Smart pointers instead of GC?
Matthias Einwag
matthias.einwag at googlemail.com
Wed Feb 5 00:09:19 PST 2014
>> Again, what happens with:
>>
>> T identity(T t) { return t; }
>>
>> ? I.e. the transference of the argument pointer type to the
>> return type?
>
> As far as I see, in Rust the pointer type is lost on the return
> value as well, if your function takes a reference (borrowed
> pointer). But you can do:
>
> fn identity(x: &T) -> T {
> return *T;
> }
>
> fn main() {
> let a = ~T;
> let r = ~identity(a);
> }
>
> That is: pass by reference and return a value type.
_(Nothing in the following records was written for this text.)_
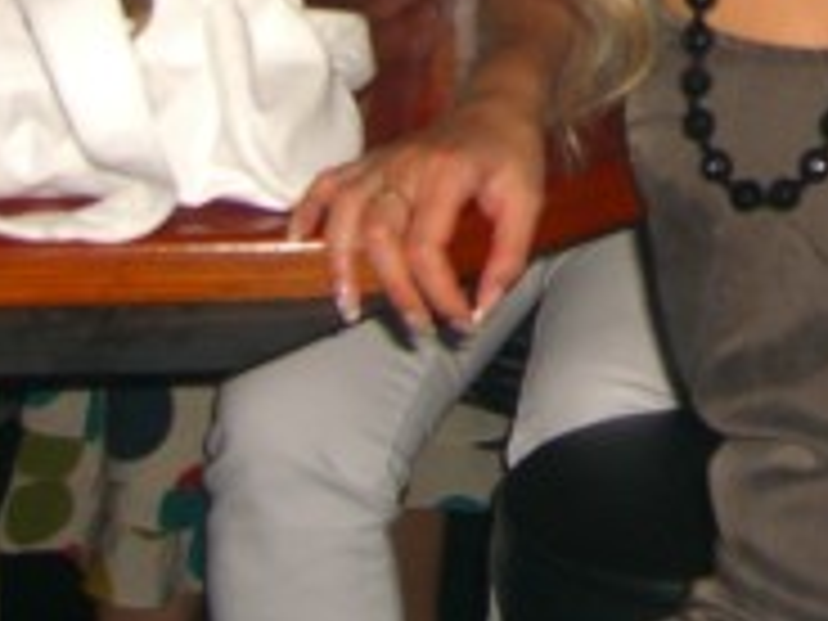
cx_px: 1120
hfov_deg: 15.1
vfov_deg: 11.4
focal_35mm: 124
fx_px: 2966
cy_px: -338
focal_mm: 7.9
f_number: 2.8
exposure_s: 1/60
If you then
> pass an owned pointer ~T, you can directly construct the
> returned value in heap allocated memory ~identity(a) and assign
> the resulting owned pointer. The compiler is smart enough to
> not do unnecessary copies.
This would definetly make r an unbecessary heap copy.
Return *x would also only work for POD values, because for all
others it would cause a (not allowed) move ibstead of a copy. For
a copy you would have to return x.clone().
You can return by reference in rust, but you have to annotate
everything with proper lifetimes.
Possibly incorrect example:
fn identity<'a>(x: &'a T) -> &'a {
x
}
I dont think the comparisons to rust make too much sense because
the whole system works completely different. For D the question
mainly is how to manage classes (and also interfaces to them)
with GC or ARC. Rust at the moment can't manage any
interfaces/traits with theit smart pointers.